AKA: Nisbet Mansion, Evansville, IN
Structure Type: built works - dwellings - houses
Designers: Reid Brothers, Architects (firm); James William Reid (architect); Merritt Jonathan Reid (architect)
Dates: constructed 1878-1879
3 stories
Overview
The Reid Brothers, Architects, completed this elaborate, three-story, Second Empire style residence for a successful Evansville dry goods merchant, Watkins F. Nisbet. The Reid Brothers would later transplant their successful practice to CA.
Building History
Watkins F. Nisbet (1825-1886), a local merchant in the Mackey-Nisbet Dry Goods Company, a wholesale dry goods business, lived here with his wife, 8 of his 10 offspring and three servants. Nisbet originally contracted for a house design with Henry Boyd and Henry Brickley, Architects, for whom brothers James and Merritt Reid worked. When Boyd and Brickley closed their office, the Reid Brothers stepped in to complete their commissions.

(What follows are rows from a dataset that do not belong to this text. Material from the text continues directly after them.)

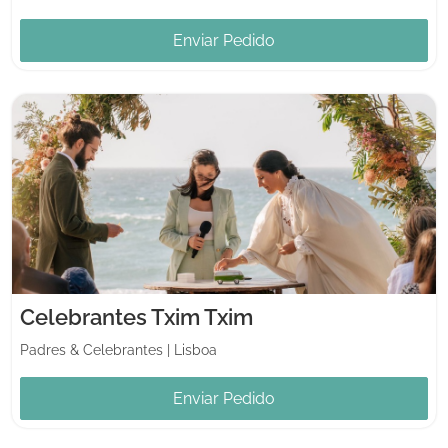
Enviar Pedido
Celebrantes Txim Txim
Padres & Celebrantes
|
Lisboa
Enviar Pedido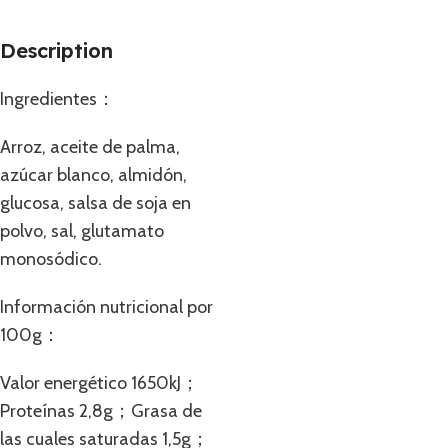
Description
Ingredientes：
Arroz, aceite de palma,
azúcar blanco, almidón,
glucosa, salsa de soja en
polvo, sal, glutamato
monosódico.
Información nutricional por
100g：
Valor energético 1650kJ；
Proteínas 2,8g；Grasa de
las cuales saturadas 1,5g；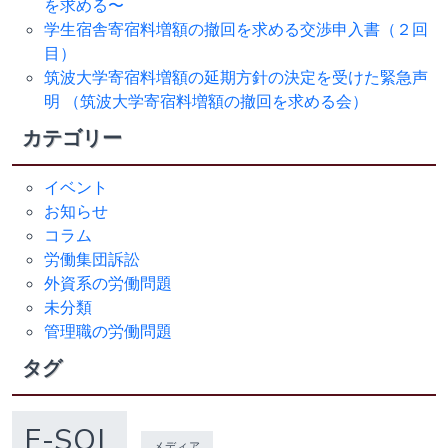
を求める〜
学生宿舎寄宿料増額の撤回を求める交渉申入書（２回
目）
筑波大学寄宿料増額の延期方針の決定を受けた緊急声
明 （筑波大学寄宿料増額の撤回を求める会）
カテゴリー
イベント
お知らせ
コラム
労働集団訴訟
外資系の労働問題
未分類
管理職の労働問題
タグ
F-SOL
メディア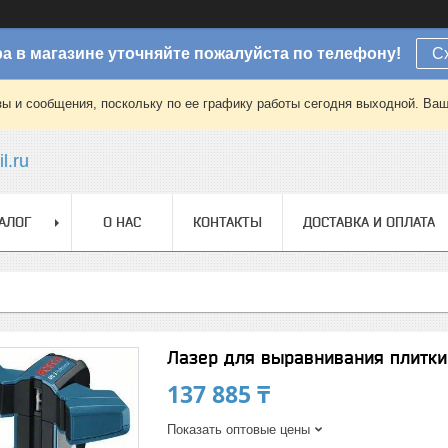
а в магазине уточняйте пожалуйста по телефону!
С
зы и сообщения, поскольку по ее графику работы сегодня выходной. Ваш
l.ru
АЛОГ
О НАС
КОНТАКТЫ
ДОСТАВКА И ОПЛАТА
Лазер для выравнивания плитки
137 885 ₸
Показать оптовые цены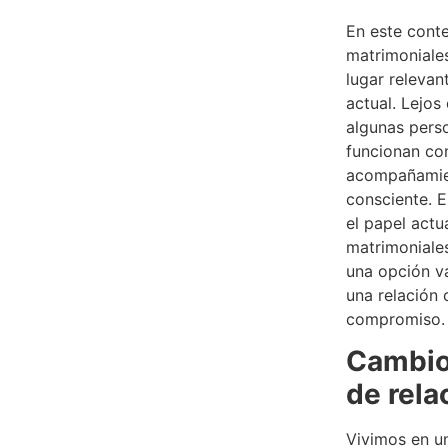
En este conte
matrimoniale
lugar relevan
actual. Lejos
algunas perso
funcionan co
acompañamien
consciente. E
el papel actu
matrimoniale
una opción v
una relación 
compromiso.
Cambio
de rela
Vivimos en u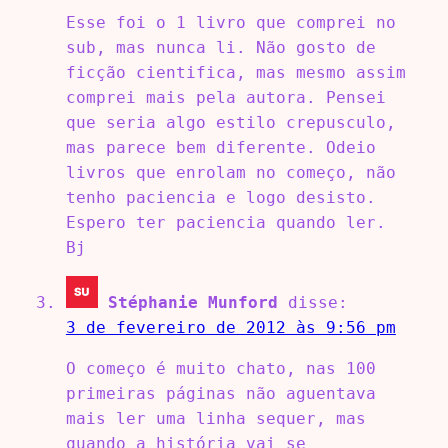
Esse foi o 1 livro que comprei no
sub, mas nunca li. Não gosto de
ficção cientifica, mas mesmo assim
comprei mais pela autora. Pensei
que seria algo estilo crepusculo,
mas parece bem diferente. Odeio
livros que enrolam no começo, não
tenho paciencia e logo desisto.
Espero ter paciencia quando ler.
Bj
Stéphanie Munford
disse:
3 de fevereiro de 2012 às 9:56 pm
O começo é muito chato, nas 100
primeiras páginas não aguentava
mais ler uma linha sequer, mas
quando a história vai se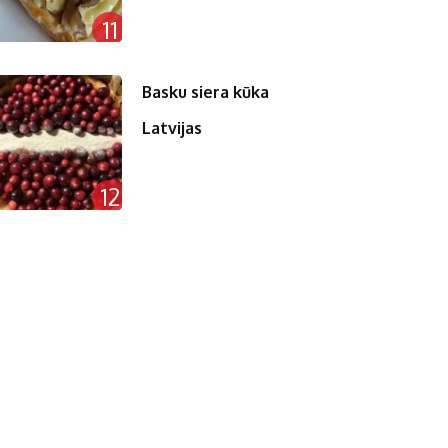
11
Basku siera kūka
Latvijas
12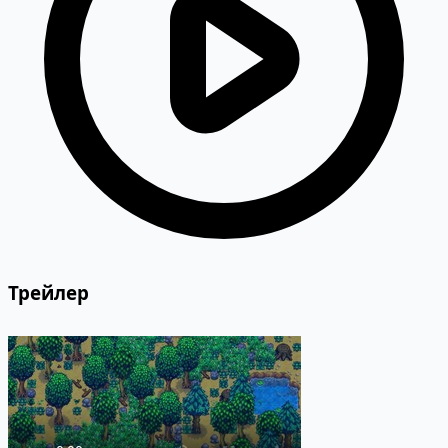
Трейлер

According to a Facebook.com post by Evansville Historic Homes, a 1880 newspaper article indicated that the New York interior design firm of French and Company coordinated the interior furnishings of the Nisbet House. (Thank you to S.W. Crowley for pointing out this post in an email message to the author, 04/23/2026. See Facebook.com, Evansville Historic Homes, “Nisbet House,” published 03/22/2017, accessed 04/23/2026.)
Building Notes
This 3-story, brick residence dated from 1878-1879 before James W. Reid (1851-1943) left IN for work on the Coronado Hotel, Coronado, CA, in 1886. It was a notable example of the Second Empire Style.